What you need to do: The task calls for the count of lines containing "услуги" in these records, given as a number with no other words.

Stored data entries
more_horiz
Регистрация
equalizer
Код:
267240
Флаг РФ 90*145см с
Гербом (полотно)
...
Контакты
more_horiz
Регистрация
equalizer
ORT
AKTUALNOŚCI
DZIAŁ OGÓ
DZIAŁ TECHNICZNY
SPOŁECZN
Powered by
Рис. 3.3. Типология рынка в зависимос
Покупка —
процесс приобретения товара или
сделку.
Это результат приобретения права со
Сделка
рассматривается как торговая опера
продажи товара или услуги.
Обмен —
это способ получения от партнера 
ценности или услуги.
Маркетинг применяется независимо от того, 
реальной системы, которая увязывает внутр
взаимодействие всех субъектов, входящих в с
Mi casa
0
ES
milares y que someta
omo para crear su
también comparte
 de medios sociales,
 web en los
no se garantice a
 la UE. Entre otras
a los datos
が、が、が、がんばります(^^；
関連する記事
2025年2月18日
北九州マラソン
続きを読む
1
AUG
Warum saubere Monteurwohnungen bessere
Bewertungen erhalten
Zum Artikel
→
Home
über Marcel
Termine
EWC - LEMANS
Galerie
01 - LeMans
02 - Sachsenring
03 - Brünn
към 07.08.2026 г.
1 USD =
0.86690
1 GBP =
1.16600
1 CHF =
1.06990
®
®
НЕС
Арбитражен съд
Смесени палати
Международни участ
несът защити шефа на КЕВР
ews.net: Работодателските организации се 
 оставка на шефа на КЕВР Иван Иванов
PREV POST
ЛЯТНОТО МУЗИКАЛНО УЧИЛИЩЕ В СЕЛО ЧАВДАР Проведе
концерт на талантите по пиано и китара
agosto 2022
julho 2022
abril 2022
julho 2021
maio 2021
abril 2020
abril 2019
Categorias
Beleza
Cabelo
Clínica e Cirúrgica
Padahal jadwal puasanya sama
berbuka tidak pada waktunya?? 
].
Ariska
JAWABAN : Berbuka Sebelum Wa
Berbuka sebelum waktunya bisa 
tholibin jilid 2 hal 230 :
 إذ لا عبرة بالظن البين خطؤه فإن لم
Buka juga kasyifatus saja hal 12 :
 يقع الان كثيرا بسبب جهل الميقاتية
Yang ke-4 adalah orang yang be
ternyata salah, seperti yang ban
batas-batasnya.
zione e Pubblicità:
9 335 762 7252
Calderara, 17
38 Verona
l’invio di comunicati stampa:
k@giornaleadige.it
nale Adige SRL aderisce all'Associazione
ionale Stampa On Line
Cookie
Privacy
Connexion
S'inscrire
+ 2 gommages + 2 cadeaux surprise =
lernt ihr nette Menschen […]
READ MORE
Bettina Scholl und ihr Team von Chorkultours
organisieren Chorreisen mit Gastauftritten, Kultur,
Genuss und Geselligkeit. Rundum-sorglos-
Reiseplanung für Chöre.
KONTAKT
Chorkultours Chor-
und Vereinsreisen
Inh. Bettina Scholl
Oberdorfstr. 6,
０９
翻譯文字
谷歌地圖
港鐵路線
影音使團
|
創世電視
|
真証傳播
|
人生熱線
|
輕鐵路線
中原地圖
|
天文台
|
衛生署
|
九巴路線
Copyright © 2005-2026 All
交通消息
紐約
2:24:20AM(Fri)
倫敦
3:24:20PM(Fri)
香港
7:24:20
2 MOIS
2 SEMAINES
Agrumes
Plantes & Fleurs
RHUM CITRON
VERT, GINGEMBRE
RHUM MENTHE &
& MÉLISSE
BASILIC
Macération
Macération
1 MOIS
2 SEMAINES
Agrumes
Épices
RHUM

Answer space: 2